» **Work instruction 1**
Reproduce the records word for word, from the line containing "Facebook 广告" through the final line of the records, both ends included.
*** Opening Reading text ***
A 2 (immediate or delayed group) × 2 (element interactivity) ANOVA was conducted on the test results with repeated measures on the last factor. All students finished within the 15-min test period. There was no significant difference between the immediate and delayed test instructional groups, F(1, 71) = 1.54, MSe = 573.22, p = 0.219, ηp2 = 0.02. There was a significant difference between high and low element interactivity questions, F(1, 71) = 84.82, MSe = 296.86, p < 0.001, ηp2 = 0.54. There was a significant interaction F(1, 71) = 4.10, MSe = 296.86, p = 0.047, ηp2 = 0.05. Because of the significant interaction, t tests were conducted on element interactivity. There was no significant difference between groups on scores tapping high element interactivity knowledge, t(71) = 0.17, p = 0.433, Cohen’s d = 0.04. There was a significant difference between groups on scores tapping low element interactivity knowledge, t(71) = 2.10, p = 0.020, Cohen’s d = 0.49 with immediate test scores higher than delayed test scores.
The results of experiment 1 confirmed a significantly depleted working memory score for the immediate compared to the delayed group, indicating that resource depletion occurred immediately after learning but recovered during the delay. With respect to test scores, immediate test scores were higher than delayed test scores using low element interactivity information, presumably due to forgetting.
Experiment 1 confirmed that working memory depletion occurs during learning and is apparent on an immediate test. That depletion is reversed during rest. Given these results, it is possible that the differential results that often occur for testing effect experiments depending on whether the final test is presented immediately or after a delay may be due to working memory depletion effects. This hypothesis depends on testing imposing a greater cognitive load than restudy and that this increased load depresses performance on an immediate but not a delayed test. Experiment 2 tested these hypotheses.
In many syllabi, primary school students learn how to write various types of text. Our instructional material content for experiment 2 was composed of the steps to producing the text type of a persuasive argument. It was a template built on a series of rules. The use of these rules results in relatively low levels of element interactivity. The rules could be learned serially and could be learned in any order.
*** Closing Reading text ***
» **Work instruction 2**
Continue the passage on working memory depletion and the testing effect from the point where it ends.
*** Opening Information supplied ***
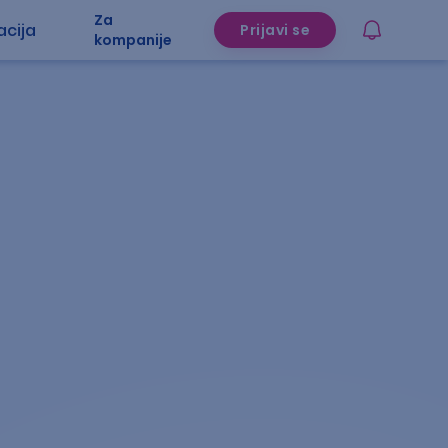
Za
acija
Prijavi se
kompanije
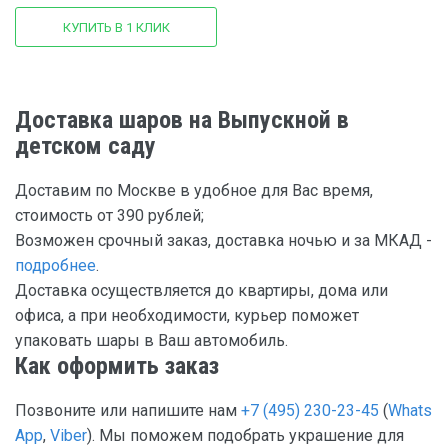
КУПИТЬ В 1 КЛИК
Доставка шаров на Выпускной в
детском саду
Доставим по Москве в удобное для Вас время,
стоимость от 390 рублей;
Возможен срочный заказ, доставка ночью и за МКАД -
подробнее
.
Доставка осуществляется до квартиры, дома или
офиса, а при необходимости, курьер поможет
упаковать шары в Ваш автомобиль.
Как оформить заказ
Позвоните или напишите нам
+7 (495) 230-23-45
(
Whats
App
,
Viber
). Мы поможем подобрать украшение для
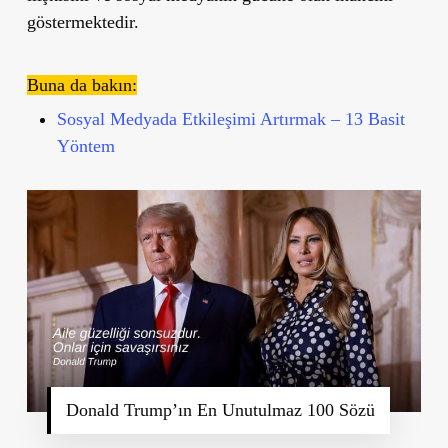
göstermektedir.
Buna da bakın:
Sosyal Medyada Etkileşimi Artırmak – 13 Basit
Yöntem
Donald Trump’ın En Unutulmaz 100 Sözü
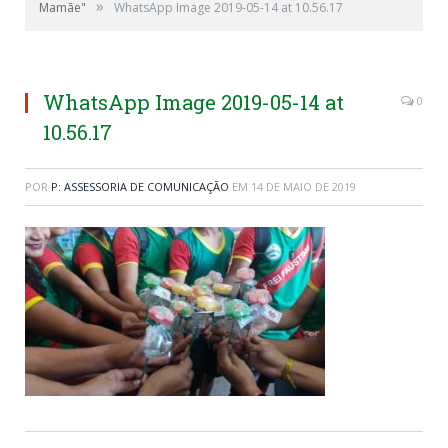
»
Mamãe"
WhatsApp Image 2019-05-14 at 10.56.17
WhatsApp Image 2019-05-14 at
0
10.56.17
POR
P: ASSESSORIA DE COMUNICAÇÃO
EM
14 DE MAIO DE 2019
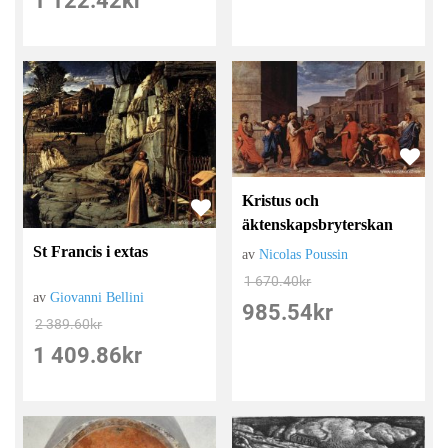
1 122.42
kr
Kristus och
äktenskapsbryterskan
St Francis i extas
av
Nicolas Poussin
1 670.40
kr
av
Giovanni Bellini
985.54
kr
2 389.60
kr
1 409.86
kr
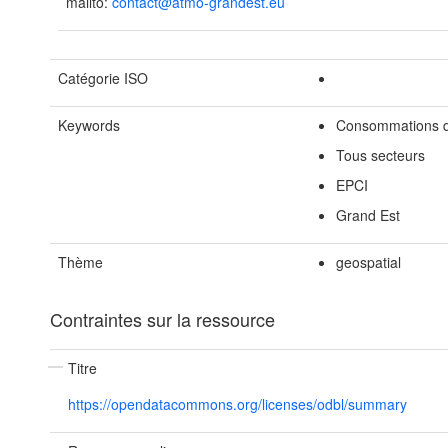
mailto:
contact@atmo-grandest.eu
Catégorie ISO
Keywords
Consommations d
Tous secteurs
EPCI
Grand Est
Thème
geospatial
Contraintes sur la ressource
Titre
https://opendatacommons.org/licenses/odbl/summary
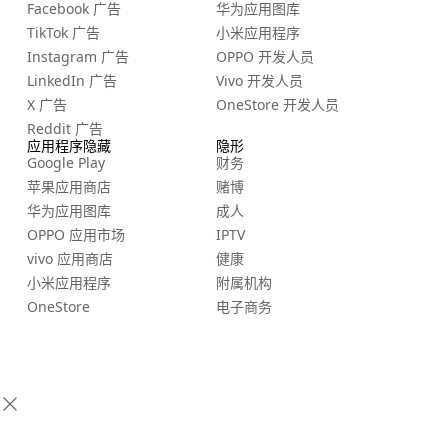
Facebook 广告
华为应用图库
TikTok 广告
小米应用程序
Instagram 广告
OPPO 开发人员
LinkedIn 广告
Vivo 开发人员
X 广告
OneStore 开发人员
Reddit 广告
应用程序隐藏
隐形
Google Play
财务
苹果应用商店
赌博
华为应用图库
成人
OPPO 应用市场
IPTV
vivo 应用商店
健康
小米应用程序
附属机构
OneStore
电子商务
*** Closing Information supplied ***
» **Task output 1**
Facebook 广告
华为应用图库
TikTok 广告
小米应用程序
Instagram 广告
OPPO 开发人员
LinkedIn 广告
Vivo 开发人员
X 广告
OneStore 开发人员
Reddit 广告
应用程序隐藏
隐形
Google Play
财务
苹果应用商店
赌博
华为应用图库
成人
OPPO 应用市场
IPTV
vivo 应用商店
健康
小米应用程序
附属机构
OneStore
电子商务

» **Task output 2**
The working memory test task would indicate increased working memory depletion using the immediate compared to the delayed test.
The working memory test task would indicate an increased working memory depletion by the study with test groups compared to the study-only groups. This would result in an increased depletion on the immediate post-test by the study with test group compared to the study-only group and that difference would disappear on the delayed test.
That there would be a learning group (test vs. no test) × time of post-test (immediate vs. delayed) interaction with the immediate post-test indicating a reverse testing effect (study-only superior) and
The delayed post-test indicating a testing effect (study-testing superior).
The participants were 56 grade 4 students from two un-streamed ability level classes at a Sydney private school aged from 9 to 10 years. The university and the school system granted ethics approval for the study (no. 5201600619). In addition, written parental permission was granted as well as verbal consent from the teachers and students. The students had some very limited experience in writing this type of text before the experiment. The experiment was conducted in the second term of the school year and during the first lesson periods of the day. The students were randomly assigned into four groups on the day of the experiment after the pre-instructions by the researcher. There were 13 (9 female and 4 male) participants in the study-only group immediate condition, 16 (9 female and 7 male) participants in the study with test group immediate condition, 12 (7 female and 5 male) participants in the study-only group delayed condition and 15 (8 female and 7 male) participants in the study with test group delayed condition. Note that some students who were originally put into groups had to be withdrawn unexpectedly due to other lessons. This resulted in the four groups being unequal in number.
The materials provided instruction on constructing a persuasive argument. The year 4 primary school English curriculum in New South Wales requires the reading of material similar to the material used in the experiment.
The four groups were provided with an introduction to the text type of a persuasive argument and its components on a single sheet of paper (see Fig. 2). For the study-only groups, the paper consisted of two columns. In the left column at the top was the question: “Should school canteens only sell healthy food?” The right-hand column had the second question: “Should schools have a compulsory school uniform?” Both sides used the same template with headings and a sample response for each heading. There were five headings and four sub-headings of the introduction outlining the opinion and what is covered in the essay, the first reason and supporting point for that reason, the second reason and a supporting point for that reason, the opposite view and a countering point, then the conclusion. For the study with test groups, the paper consisted of the same two columns with the same headings, except that there were spaces to fill in the template on the second column. It was here that the study with test groups had to write their argument: “Should schools have a compulsory school uniform?” In contrast, the study-only groups had this argument provided.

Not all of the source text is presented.